Development
This project is a template for implementing an API in a robust and
reliable way. It uses the echo web framework to serve the API and the
oapi-codegen tool to generate the API server from an OpenAPI document.
The build system uses bingo to manage build dependencies.
This project is self-contained in that it provides static web assets -
so you can run it and connect to http://127.1:10721/ to play around
with the API.
Project organisation
All generated code ends in .gen.go and is not committed.
-
api/ and internal/api - The OpenAPI document and the oapi-codegen
configs respectively. The generated code is split into the code for
endpoints (endpoints.gen.go) and the data types (models.gen.go).
-
mock/ and .mockery.yaml - The mockery generated code and its
configs respectively.
-
internal/storage - Implements a storage layer. When using this
template, you'd need to replace internal/storage/storage.go with
your own storage routines.
-
internal/server - Implements the server. The main thing to replace
here is internal/server/api.go with your own API implementation.
See the "Implementing the API" section below.
-
internal/static - A simple web UI for testing the API server.
Remove the references to it in internal/server/server.go to
disable it.
Makefile targets:
-
all - default target. It will run generate, test, lint and
build.
-
generate - runs any code generators. Preferably using
go generate. Generated go files should end in *.gen.go
and .gitignore is set to ignore them.
-
lint - runs linters.
-
test - runs tests.
-
build - runs the build.
-
cobra-cli - this can be used to run cobra-cli. The
CMD arg can be used to create new commands. Say you need db
migration. You can make a migrate command like so:
make cobra-cli CMD=migrate
Makefile targets for CI systems:
-
ci-all - this will run ci-generate, ci-test, ci-lint
and ci-build.
Artifacts: *.gen.go, reports/, bin/
-
ci-generate - same as generate.
Artifacts: *.gen.go
-
ci-lint - same as lint.
Artifacts: reports/
-
ci-test - same as test.
Artifacts: reports/
-
ci-build - same as buils.
Artifacts: bin/
Consistency
The project has a .editorconfig file to get consistency in edits.
A full build can be run with make and it will run go generate with the
correct env vars set, run tests and then do a build. Test results will be
thrown up in a browser tab. The tests include a run of golangci-lint
as well as yamllint on the OpenAPI document. Ideally folks using
this template would enable golangci-lint in their IDE/editor.
There's also a goal to limit the amount of code that needs to be written.
At the time of this writing around 25% of the code is written, 10% is
written test code and the rest is generated code.
CI Ready
All make targets have a ci- variant. These produce artifacts for code
quality and test results and test coverage in the reports/ directory.
Instrumentation
Using echo middleware, there are Prometheus metrics on endpoints.
There's also timing for storage calls. The latter would need to be
changed for an actual project, but the general idea is there.
Implementing the API
Delete the petstore implementation in internal/server/api.go leaving just the
API type and the NewAPI function. Modify them with the state they need.
Then start running make to learn what functions you need to implement.
$ make
go fmt ./...
go vet ./...
# gitlab.com/lyda/template-go-api/internal/server
internal/server/server.go:25:37: cannot use NewAPI(db) (value of type *API) as api.StrictServerInterface value in argument to api.NewStrictHandler: *API does not implement api.StrictServerInterface (missing method DeletePet)
make: *** [Makefile:32: test] Error 1
When implementing these, look in internal/api/endpoints.gen.go
for the types the functions need to accept and return. Look in
internal/api/models.gen.go for the types of the objects you're
storing/sending.
TODO
- Use the embedded OpenAPI document to verify requests and responses
as middleware.
- Generate the javascript library for this api.

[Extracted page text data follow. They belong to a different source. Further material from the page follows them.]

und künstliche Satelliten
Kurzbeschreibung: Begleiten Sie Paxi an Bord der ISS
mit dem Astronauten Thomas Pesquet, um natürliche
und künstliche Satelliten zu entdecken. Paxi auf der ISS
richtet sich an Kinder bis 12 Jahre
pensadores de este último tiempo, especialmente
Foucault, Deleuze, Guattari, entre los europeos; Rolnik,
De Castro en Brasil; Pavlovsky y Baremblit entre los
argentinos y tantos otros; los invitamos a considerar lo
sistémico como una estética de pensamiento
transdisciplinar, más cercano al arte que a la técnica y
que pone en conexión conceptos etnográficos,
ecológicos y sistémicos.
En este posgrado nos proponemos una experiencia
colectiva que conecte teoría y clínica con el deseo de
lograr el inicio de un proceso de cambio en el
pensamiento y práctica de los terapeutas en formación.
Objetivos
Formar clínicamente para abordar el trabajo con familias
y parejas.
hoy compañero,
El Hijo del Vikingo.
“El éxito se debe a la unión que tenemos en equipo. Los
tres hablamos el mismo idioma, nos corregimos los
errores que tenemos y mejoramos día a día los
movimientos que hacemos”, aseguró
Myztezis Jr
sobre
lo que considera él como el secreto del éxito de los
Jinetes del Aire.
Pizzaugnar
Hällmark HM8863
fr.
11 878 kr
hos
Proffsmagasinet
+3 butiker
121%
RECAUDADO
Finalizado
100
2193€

- Make a fully json schema drive UI - maybe something other than alpaca?
- Implement tracing with OpenTelemetry.
- Have the UI exercise all API endpoints.
- Generate a fuzz tester to run against the server. Have a make target
to run the server and then run the fuzz tester against it.

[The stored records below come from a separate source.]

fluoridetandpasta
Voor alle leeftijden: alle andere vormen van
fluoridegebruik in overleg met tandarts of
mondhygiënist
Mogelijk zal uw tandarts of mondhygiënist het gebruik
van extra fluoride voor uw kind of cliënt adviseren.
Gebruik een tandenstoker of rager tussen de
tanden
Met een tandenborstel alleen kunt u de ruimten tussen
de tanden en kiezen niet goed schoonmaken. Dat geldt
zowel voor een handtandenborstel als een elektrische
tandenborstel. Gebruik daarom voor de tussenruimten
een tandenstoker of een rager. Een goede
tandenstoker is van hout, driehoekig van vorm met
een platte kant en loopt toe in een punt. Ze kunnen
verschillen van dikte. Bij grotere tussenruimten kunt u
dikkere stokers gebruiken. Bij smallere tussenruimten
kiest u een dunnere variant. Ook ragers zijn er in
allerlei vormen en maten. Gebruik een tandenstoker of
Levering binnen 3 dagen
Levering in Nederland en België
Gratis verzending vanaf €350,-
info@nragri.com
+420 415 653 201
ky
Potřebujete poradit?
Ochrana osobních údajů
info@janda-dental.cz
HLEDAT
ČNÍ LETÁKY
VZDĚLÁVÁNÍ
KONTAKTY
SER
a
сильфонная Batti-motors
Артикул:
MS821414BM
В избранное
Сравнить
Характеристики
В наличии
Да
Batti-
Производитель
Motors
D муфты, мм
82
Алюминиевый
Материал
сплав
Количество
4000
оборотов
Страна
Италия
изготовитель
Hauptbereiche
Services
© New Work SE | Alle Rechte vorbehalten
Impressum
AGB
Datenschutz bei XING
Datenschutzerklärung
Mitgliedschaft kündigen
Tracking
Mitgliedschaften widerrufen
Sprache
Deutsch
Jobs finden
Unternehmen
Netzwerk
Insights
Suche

- Implement CI configs for Gitlab and Github.
A special mention for a thing not to do:
- The least interesting thing to use an OpenAPI document for: generate
documentation.
Deployment
There are Makefile targets for generating a docker container and for
deploying to a local kind cluster. It can also create a kind cluster
with contour for ingress.
Makefile targets for deployment:
container - builds a container with docker.
create-kind-cluster - creates a kind cluster if one does not exist.

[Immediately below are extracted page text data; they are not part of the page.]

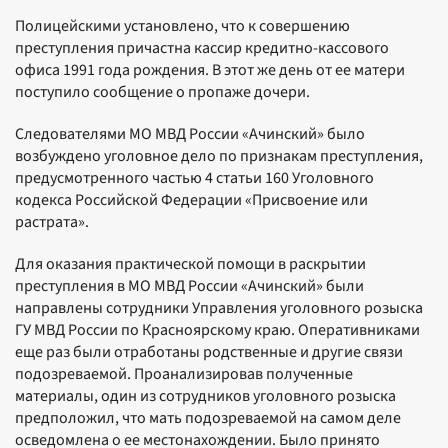
Полицейскими установлено, что к совершению
преступления причастна кассир кредитно-кассового
офиса 1991 года рождения. В этот же день от ее матери
поступило сообщение о пропаже дочери.
Следователями МО МВД России «Ачинский» было
возбуждено уголовное дело по признакам преступления,
предусмотренного частью 4 статьи 160 Уголовного
кодекса Российской Федерации «Присвоение или
растрата».
Для оказания практической помощи в раскрытии
преступления в МО МВД России «Ачинский» были
направлены сотрудники Управления уголовного розыска
ГУ МВД России по Красноярскому краю. Оперативниками
еще раз были отработаны родственные и другие связи
подозреваемой. Проанализировав полученные
материалы, один из сотрудников уголовного розыска
предположил, что мать подозреваемой на самом деле
осведомлена о ее местонахождении. Было принято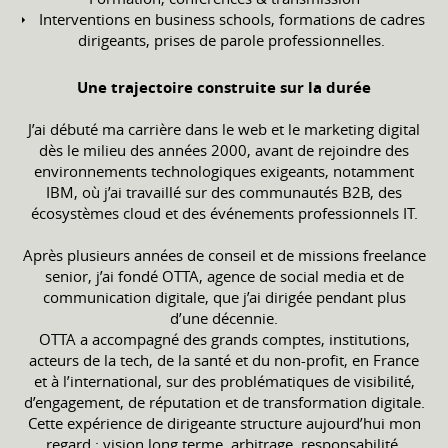
Interventions en business schools, formations de cadres
dirigeants, prises de parole professionnelles.
Une trajectoire construite sur la durée
J’ai débuté ma carrière dans le web et le marketing digital
dès le milieu des années 2000, avant de rejoindre des
environnements technologiques exigeants, notamment
IBM, où j’ai travaillé sur des communautés B2B, des
écosystèmes cloud et des événements professionnels IT.
Après plusieurs années de conseil et de missions freelance
senior, j’ai fondé OTTA, agence de social media et de
communication digitale, que j’ai dirigée pendant plus
d’une décennie.
OTTA a accompagné des grands comptes, institutions,
acteurs de la tech, de la santé et du non-profit, en France
et à l’international, sur des problématiques de visibilité,
d’engagement, de réputation et de transformation digitale.
Cette expérience de dirigeante structure aujourd’hui mon
regard : vision long terme, arbitrage, responsabilité,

deploy-kind - deploys image to kind and deploys the application
to the kind cluster.
delete-kind-cluster - deletes the kind cluster.
Makefile targets for CI systems:
ci-container - uses kaniko to build a container. It might be
of interest to explore alternatives to kaniko: Buildah, podman,
buildkit and possibly others. For now kaniko works.
- deployment - no target for this because this will depend a huge amount
on your deployment system. Tools like ArgoCD, Gitlab or others can
manage deployment external to the code base.